- EXERCISE PROMPT -
Continue the forum post about splitting 16S Illumina and Sanger sequence data. Pick up right after its last sentence.

- SELECTED PASSAGE -

I find myself in doubt on how to proceed to analyze a dataset of mine, and need a sanity check before proceeding.
From the same biological samples, we obtained
- 16S amplicon sequencing with Illumina MiSeq with 515F, 806R primers
- complete 16S Sanger sequences of a few strains we isolated from the whole community after plating
We therefore have a double aim:
- To characterize the whole community
- To identify the species we could isolate (and that we Sanger sequenced) in the Illumina batch, so to see which sample contain them and in which proportion.
My idea would therefore be:
- to classify the Sanger sequences using either blast or the pre-trained whole length Greengenes 13_8 99% OTUs full-length sequences;
- restrict the Sanger sequences to the section amplified in the Illumina run, and build a home-made classifier for that
- Divide my Illumina run sequences by alignment into two groups, using
exclude-seqs, to divide them between those who align on the Sanger sequences (group A), and those who don’t (group B)

- ENTRIES SUPPLIED -
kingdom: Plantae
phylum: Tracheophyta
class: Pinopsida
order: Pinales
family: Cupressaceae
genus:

- ANSWER AREA -
- group A will use the home-made classifier to be assigned to the corresponding Sanger sequence
- group B will use the classic Greengenes 13_8 99% OTUs from 515F/806R region of sequences classifier
I should then be able to merge features tables and taxonomy for downstream analysis; but I will have to build one unique phylogeny with all the rep-seq using
Does this workflow have major flaws that I am not seeing? Is there an easier way to extract which ASVs in the FeatureTable correspond to the species seen via Sanger sequencing?
Thanks for the support, greatly appreciated.